Asked by 4 Companies

Topics

Non-decreasing Array

What is this problem about?

The Non-decreasing Array problem asks: given an integer array, can you make it non-decreasing by modifying at most one element? This Non-decreasing Array coding problem requires careful case analysis — when you find a violation (where arr[i] > arr[i+1]), you must decide whether to decrease arr[i] or increase arr[i+1] to fix it without creating new violations.

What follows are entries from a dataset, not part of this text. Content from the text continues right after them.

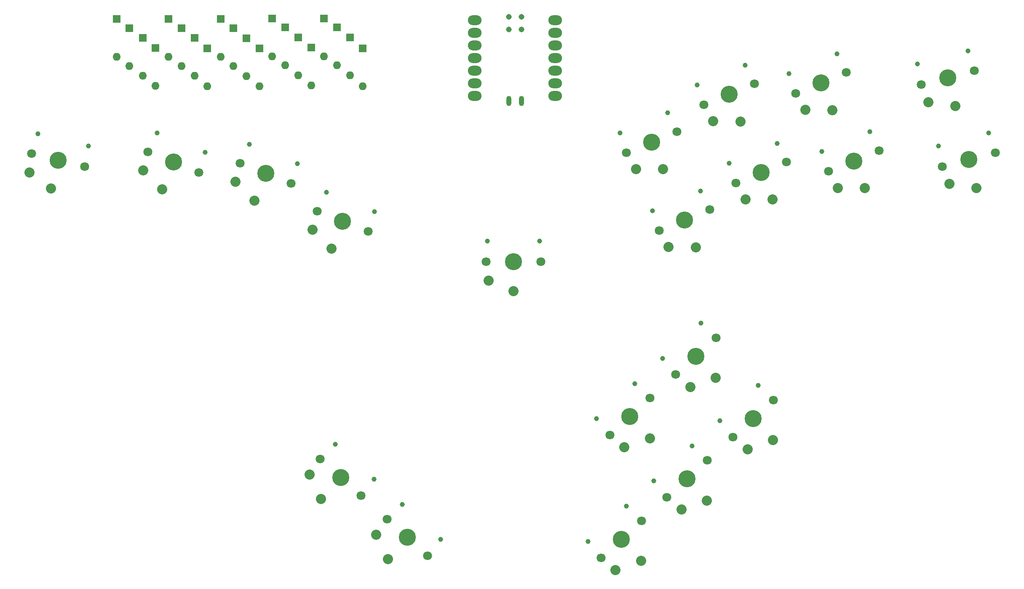
<source format=gbr>
%TF.GenerationSoftware,KiCad,Pcbnew,(6.0.4-0)*%
%TF.CreationDate,2022-08-03T16:22:01+02:00*%
%TF.ProjectId,ergosmash,6572676f-736d-4617-9368-2e6b69636164,rev?*%
%TF.SameCoordinates,Original*%
%TF.FileFunction,Soldermask,Top*%
%TF.FilePolarity,Negative*%
%FSLAX46Y46*%
G04 Gerber Fmt 4.6, Leading zero omitted, Abs format (unit mm)*
G04 Created by KiCad (PCBNEW (6.0.4-0)) date 2022-08-03 16:22:01*
%MOMM*%
%LPD*%
G01*
G04 APERTURE LIST*
%ADD10C,0.990600*%
%ADD11C,1.800000*%
%ADD12C,3.429000*%
%ADD13C,2.032000*%
%ADD14R,1.600000X1.600000*%
%ADD15O,1.600000X1.600000*%
%ADD16O,2.748280X1.998980*%
%ADD17O,1.016000X2.032000*%
%ADD18C,1.143000*%
G04 APERTURE END LIST*
D10*
%TO.C,SW20*%
X225795836Y-48880389D03*
D11*
X226576351Y-53016715D03*
D12*
X231901163Y-51639625D03*
D11*
X237225975Y-50262535D03*
D10*
X235903298Y-46266421D03*
D13*
X233378405Y-57351696D03*
X228011869Y-56570486D03*
%TD*%
D10*
%TO.C,SW19*%
X199976676Y-50815841D03*
D11*
X201325261Y-54803287D03*
D12*
X206406598Y-52698528D03*
D11*
X211487935Y-50593769D03*
D10*
X209621979Y-46820626D03*
D13*
X208664430Y-58149417D03*
X203241397Y-58122687D03*
%TD*%
D10*
%TO.C,SW18*%
X181489256Y-53108277D03*
D11*
X182837841Y-57095723D03*
D12*
X187919178Y-54990964D03*
D11*
X193000515Y-52886205D03*
D10*
X191134559Y-49113062D03*
D13*
X190177010Y-60441853D03*
X184753977Y-60415123D03*
%TD*%
D10*
%TO.C,SW17*%
X165961226Y-62725464D03*
D11*
X167309811Y-66712910D03*
D12*
X172391148Y-64608151D03*
D11*
X177472485Y-62503392D03*
D10*
X175606529Y-58730249D03*
D13*
X174648980Y-70059040D03*
X169225947Y-70032310D03*
%TD*%
D10*
%TO.C,SW16*%
X230005538Y-65351224D03*
D11*
X230786053Y-69487550D03*
D12*
X236110865Y-68110460D03*
D11*
X241435677Y-66733370D03*
D10*
X240113000Y-62737256D03*
D13*
X237588107Y-73822531D03*
X232221571Y-73041321D03*
%TD*%
D10*
%TO.C,SW15*%
X206530426Y-66503045D03*
D11*
X207879011Y-70490491D03*
D12*
X212960348Y-68385732D03*
D11*
X218041685Y-66280973D03*
D10*
X216175729Y-62507830D03*
D13*
X215218180Y-73836621D03*
X209795147Y-73809891D03*
%TD*%
D10*
%TO.C,SW14*%
X187968485Y-68825591D03*
D11*
X189317070Y-72813037D03*
D12*
X194398407Y-70708278D03*
D11*
X199479744Y-68603519D03*
D10*
X197613788Y-64830376D03*
D13*
X196656239Y-76159167D03*
X191233206Y-76132437D03*
%TD*%
D10*
%TO.C,SW13*%
X172514975Y-78412669D03*
D11*
X173863560Y-82400115D03*
D12*
X178944897Y-80295356D03*
D11*
X184026234Y-78190597D03*
D10*
X182160278Y-74417454D03*
D13*
X181202729Y-85746245D03*
X175779696Y-85719515D03*
%TD*%
D10*
%TO.C,SW12*%
X161301769Y-120270594D03*
D11*
X163932811Y-123556324D03*
D12*
X167987836Y-119840578D03*
D11*
X172042861Y-116124832D03*
D10*
X168998945Y-113217432D03*
D13*
X171973818Y-124190514D03*
X166868692Y-126020183D03*
%TD*%
D10*
%TO.C,SW11*%
X174572763Y-108109970D03*
D11*
X177203805Y-111395700D03*
D12*
X181258830Y-107679954D03*
D11*
X185313855Y-103964208D03*
D10*
X182269939Y-101056808D03*
D13*
X185244812Y-112029890D03*
X180139686Y-113859559D03*
%TD*%
D10*
%TO.C,SW10*%
X172786808Y-132804310D03*
D11*
X175417850Y-136090040D03*
D12*
X179472875Y-132374294D03*
D11*
X183527900Y-128658548D03*
D10*
X180483984Y-125751148D03*
D13*
X183458857Y-136724230D03*
X178353731Y-138553899D03*
%TD*%
D10*
%TO.C,SW9*%
X186057798Y-120643685D03*
D11*
X188688840Y-123929415D03*
D12*
X192743865Y-120213669D03*
D11*
X196798890Y-116497923D03*
D10*
X193754974Y-113590523D03*
D13*
X196729847Y-124563605D03*
X191624721Y-126393274D03*
%TD*%
D10*
%TO.C,SW8*%
X139368470Y-84475535D03*
D11*
X139088470Y-88675535D03*
D12*
X144588470Y-88675535D03*
D11*
X150088470Y-88675535D03*
D10*
X149808470Y-84475535D03*
D13*
X144588470Y-94575535D03*
X139588470Y-92475535D03*
%TD*%
D10*
%TO.C,SW7*%
X159538103Y-144944510D03*
D11*
X162169145Y-148230240D03*
D12*
X166224170Y-144514494D03*
D11*
X170279195Y-140798748D03*
D10*
X167235279Y-137891348D03*
D13*
X170210152Y-148864430D03*
X165105026Y-150694099D03*
%TD*%
D10*
%TO.C,SW6*%
X122193876Y-137545903D03*
D11*
X119175446Y-140479755D03*
D12*
X123262743Y-144159973D03*
D11*
X127350040Y-147840191D03*
D10*
X129952308Y-144531626D03*
D13*
X119314872Y-148544527D03*
X117004323Y-143638270D03*
%TD*%
D10*
%TO.C,SW5*%
X108775788Y-125443344D03*
D11*
X105757358Y-128377196D03*
D12*
X109844655Y-132057414D03*
D11*
X113931952Y-135737632D03*
D10*
X116534220Y-132429067D03*
D13*
X105896784Y-136441968D03*
X103586235Y-131535711D03*
%TD*%
D10*
%TO.C,SW4*%
X106976596Y-74699539D03*
D11*
X105143637Y-78488822D03*
D12*
X110243148Y-80549158D03*
D11*
X115342659Y-82609494D03*
D10*
X116656395Y-78610432D03*
D13*
X108032969Y-86019543D03*
X104183724Y-82199424D03*
%TD*%
D10*
%TO.C,SW3*%
X91494815Y-65039600D03*
D11*
X89661856Y-68828883D03*
D12*
X94761367Y-70889219D03*
D11*
X99860878Y-72949555D03*
D10*
X101174614Y-68950493D03*
D13*
X92551188Y-76359604D03*
X88701943Y-72539485D03*
%TD*%
D10*
%TO.C,SW2*%
X72951567Y-62770697D03*
D11*
X71118608Y-66559980D03*
D12*
X76218119Y-68620316D03*
D11*
X81317630Y-70680652D03*
D10*
X82631366Y-66681590D03*
D13*
X74007940Y-74090701D03*
X70158695Y-70270582D03*
%TD*%
D10*
%TO.C,SW1*%
X49011961Y-62890514D03*
D11*
X47724207Y-66898018D03*
D12*
X53060833Y-68228588D03*
D11*
X58397459Y-69559158D03*
D10*
X59141849Y-65416178D03*
D13*
X51633494Y-73953333D03*
X47290051Y-70706102D03*
%TD*%
D14*
%TO.C,D5*%
X75200000Y-39851868D03*
D15*
X75200000Y-47471868D03*
%TD*%
D14*
%TO.C,D1*%
X64800000Y-39851866D03*
D15*
X64800000Y-47471866D03*
%TD*%
D14*
%TO.C,D10*%
X88300000Y-41661869D03*
D15*
X88300000Y-49281869D03*
%TD*%
D14*
%TO.C,D8*%
X83047150Y-45731868D03*
D15*
X83047150Y-53351868D03*
%TD*%
D14*
%TO.C,D4*%
X72600000Y-45661866D03*
D15*
X72600000Y-53281866D03*
%TD*%
D14*
%TO.C,D13*%
X96100000Y-39731864D03*
D15*
X96100000Y-47351864D03*
%TD*%
D14*
%TO.C,D19*%
X111700000Y-43541864D03*
D15*
X111700000Y-51161864D03*
%TD*%
D14*
%TO.C,D16*%
X103900000Y-45541866D03*
D15*
X103900000Y-53161866D03*
%TD*%
D14*
%TO.C,D20*%
X114300000Y-45731866D03*
D15*
X114300000Y-53351866D03*
%TD*%
D14*
%TO.C,D18*%
X109100000Y-41541865D03*
D15*
X109100000Y-49161865D03*
%TD*%
D14*
%TO.C,D6*%
X77847152Y-41661867D03*
D15*
X77847152Y-49281867D03*
%TD*%
D14*
%TO.C,D17*%
X106500000Y-39731868D03*
D15*
X106500000Y-47351868D03*
%TD*%
D16*
%TO.C,U1*%
X136807181Y-40042357D03*
X136807181Y-42582357D03*
X136807181Y-45122357D03*
X136807181Y-47662357D03*
X136807181Y-50202357D03*
X136807181Y-52742357D03*
X136807181Y-55282357D03*
X152971741Y-55282357D03*
X152971741Y-52742357D03*
X152971741Y-50202357D03*
X152971741Y-47662357D03*
X152971741Y-45122357D03*
X152971741Y-42582357D03*
X152971741Y-40042357D03*
D17*
X143674061Y-56360177D03*
X146224061Y-56360177D03*
D18*
X143672864Y-39355990D03*
X146212864Y-39355990D03*
X143672864Y-41895990D03*
X146212864Y-41895990D03*
%TD*%
D14*
%TO.C,D12*%
X93500000Y-45731866D03*
D15*
X93500000Y-53351866D03*
%TD*%
D14*
%TO.C,D2*%
X67400000Y-41661866D03*
D15*
X67400000Y-49281866D03*
%TD*%
D14*
%TO.C,D9*%
X85700000Y-39851865D03*
D15*
X85700000Y-47471865D03*
%TD*%
D14*
%TO.C,D14*%
X98700000Y-41541865D03*
D15*
X98700000Y-49161865D03*
%TD*%
D14*
%TO.C,D7*%
X80447156Y-43661864D03*
D15*
X80447156Y-51281864D03*
%TD*%
D14*
%TO.C,D15*%
X101300000Y-43541867D03*
D15*
X101300000Y-51161867D03*
%TD*%
D14*
%TO.C,D3*%
X70100000Y-43661864D03*
D15*
X70100000Y-51281864D03*
%TD*%
D14*
%TO.C,D11*%
X90900000Y-43731868D03*
D15*
X90900000Y-51351868D03*
%TD*%
M02*

</source>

Why is this asked in interviews?

Cashfree, Meta, Walmart Labs, and Google ask this to test linear scan with careful case analysis. The naive approach — try all single-element changes — is O(n²). The O(n) solution requires reasoning about which element to modify when a violation is found. The array interview pattern is demonstrated here with precision.

Algorithmic pattern used

Greedy single-pass with violation tracking. Traverse the array. On finding arr[i] > arr[i+1]: increment a modification counter. Then decide: if i > 0 and arr[i-1] > arr[i+1], we must increase arr[i+1] to arr[i] (can't decrease arr[i] below arr[i-1]). Otherwise, decrease arr[i] to arr[i+1]. If modifications > 1, return false. After the loop, return true.

Example explanation

Array: [4, 2, 3]. Violation at i=0 (4>2).

  • i-1 doesn't exist, so decrease arr[0] to 2 → [2,2,3]. 1 modification.
  • Continue: no more violations. Return true.

Array: [3, 4, 2, 3]. Violation at i=1 (4>2).

  • arr[i-1]=3 > arr[i+1]=2: can't decrease 4 below 3 or increase 2... must increase arr[2] to 4 → [3,4,4,3].
  • Continue: violation at i=2 (4>3). 2 modifications → return false.

Common mistakes candidates make

  • Performing the actual array modification and continuing the scan (must update the virtual value correctly).
  • Not checking arr[i-1] > arr[i+1] when deciding which element to modify.
  • Using O(n²) brute force: try all single deletions/modifications.
  • Counting violations instead of modifications (one violation may require a specific fix that creates another).

Interview preparation tip

The key insight for this problem is the greedy choice when a violation is found: prefer decreasing arr[i] (preserve the smaller arr[i+1]) unless the previous element forces you to increase arr[i+1]. Always update the effective value of the modified element so subsequent comparisons are correct. Practice this problem with multiple violation types to build confidence in the case analysis. It's a good O(n) greedy warm-up before harder interval problems.